El segundo piso del periférico de la Ciudad de México incrementó en 34 por ciento el tráfico. Foto: Diego Simón Sánchez, Cuartoscuro

Ángélica Simón*

¿Cuántos automovilistas han vivido la experiencia de tomar los segundos pisos con la ilusión de no encontrar congestión vehicular para toparse con un gran estacionamiento elevado del que es más complicado salir?

Me atrevo a asegurar que todos al menos una vez.

¿Cuántas personas que necesitan desplazarse de un municipio o otro o a una entidad distinta cuentan con vehículo o pueden pagar un peaje diariamente? Una minoría seguramente.

Más allá de suposiciones, hay datos para asegurar que los segundos pisos no resuelven los problemas de movilidad para la mayoría de la población que requiere desplazarse todos los días.

El segundo piso del periférico de la Ciudad de México incrementó en 34 por ciento el tráfico. Por otro lado este tipo de infraestructura genera inequidad, toda vez que en la Zona Metropolitana del Valle de México (ZMVM) solo el 20% de los viajes se realizan en automóvil.

No señor Presidente Andrés Manuel López Obrador, no señor Gobernador Alfredo del Mazo, el reciente anuncio sobre la construcción de un segundo piso que pretende conectar al municipio de Ecatepec, Estado de México con la Ciudad de México, como parte del primer paquete del Plan Nacional de Infraestructura del país, no solucionará el problema de transporte y conexión entre Ecatepec y la capital del país.

Los segundos pisos, viaductos y distribuidores viales no son soluciones reales para la movilidad por generar más tráfico en el mediano plazo y por lo tanto, no son proyectos sustentables.

Por ello, desde la Coalición Cero Emisiones conformada por Bicitekas, El Poder del Consumidor, FOTCA, y Greenpeace México señalamos la necesidad de que se reconsidere invertir los siete mil 560 millones de pesos contemplados para esa obra en infraestructura de movilidad sustentable que ofrezca mejores soluciones a través de un proyecto de transporte público de alta calidad, como podría ser la construcción de un corredor estructurado de 50 kilómetros (Metrobús y/o Trolebús), incluyendo mejoras en banquetas, un sistema de cobro inteligente, así como la adquisición de hasta 340 autobuses articulados con capacidad de 240 personas.

De continuar con el modelo de autopistas elevadas, la Secretaría de Comunicaciones y Transportes (SCT) estaría impulsando un modelo de movilidad excluyente.

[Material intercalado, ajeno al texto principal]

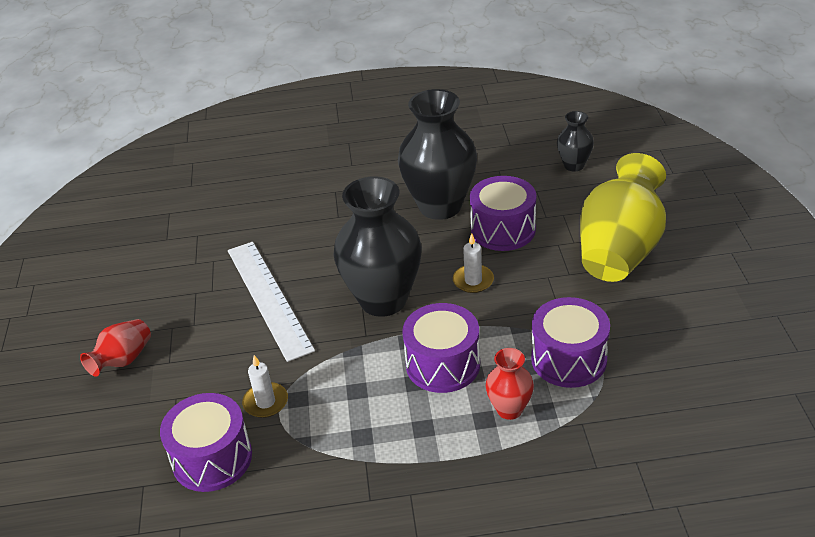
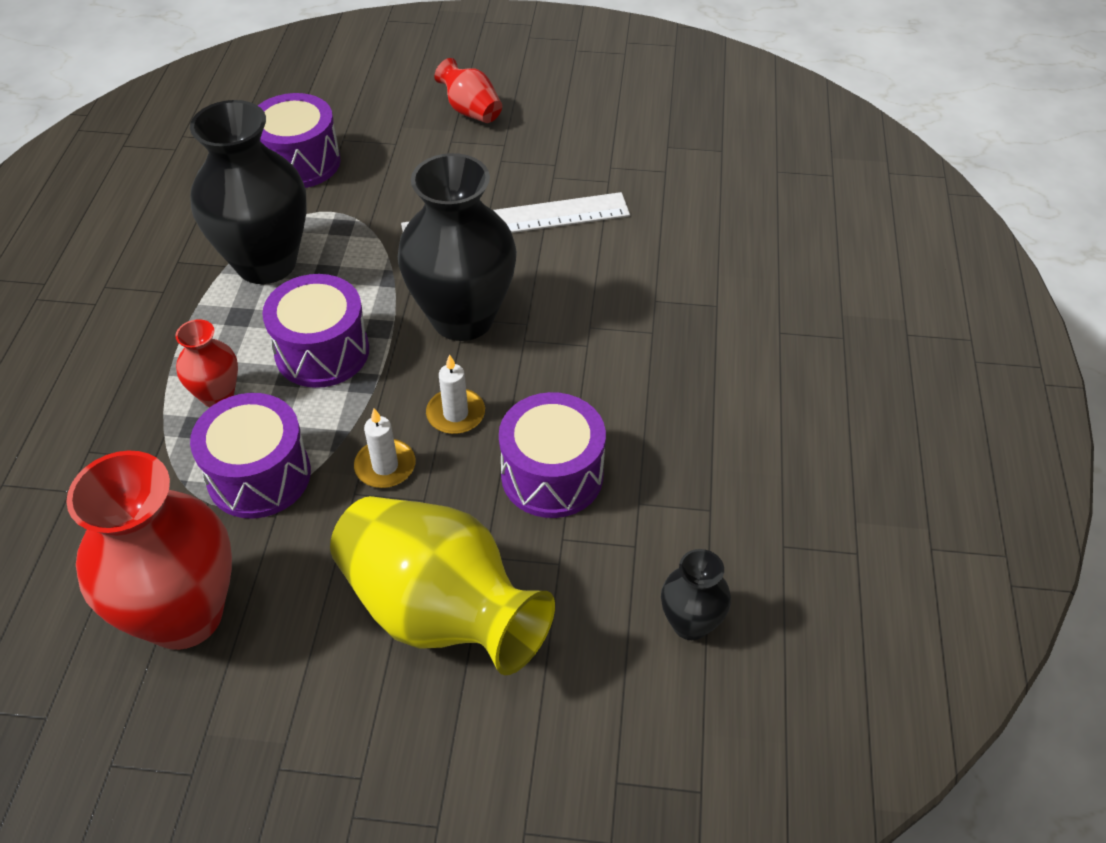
camera: 100 degrees right, 10 degrees up
(265, 402) = (351, 203): white candle -> white candle (385, 466)
(440, 206) = (638, 413): black vase -> black vase (266, 263)
(689, 356) = (184, 615): none -> red vase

Lo que se requiere es un modelo que priorice el transporte público masivo de calidad para que sirva al otro 80 de viajes que no se hacer en auto.

No se requiere descubrir el hilo negro. Debería invertirse más recursos en la extensión de la línea 4 del metro o la línea 4 de Mexibús a Ecatepec, así como en la integración con el Metrobús, lo cual beneficiaría a miles de personas y resolvería en gran medida los problemas de movilidad en Indios Verdes. Sin embargo, el gobierno Federal ha decidido recortar la inversión en la línea 4 de metro, impidiendo que esto suceda.

Es lamentable que este Gobierno siga apostando a un modelo que ya ha probado su ineficiencia. Asimismo, que no le importe incumplir los acuerdos internacionales firmados por el gobierno federal, entre ellos el Programa Nacional de Desarrollo Urbano (objetivo 4); la Ley General de Asentamientos Humanos, Ordenamiento Territorial y Desarrollo Urbano (Titulo Séptimo); la Ley General de Cambio Climático (artículo 34), y la firma de la Nueva Agenda Urbana en Habitat III (Punto 114), en donde se suscribió el compromiso de priorizar la inversión en transporte sustentable sobre el automóvil particular con la finalidad de reducir los efectos negativos de este último.

Exigimos decisiones en favor de las mayorías y de la sustentabilidad.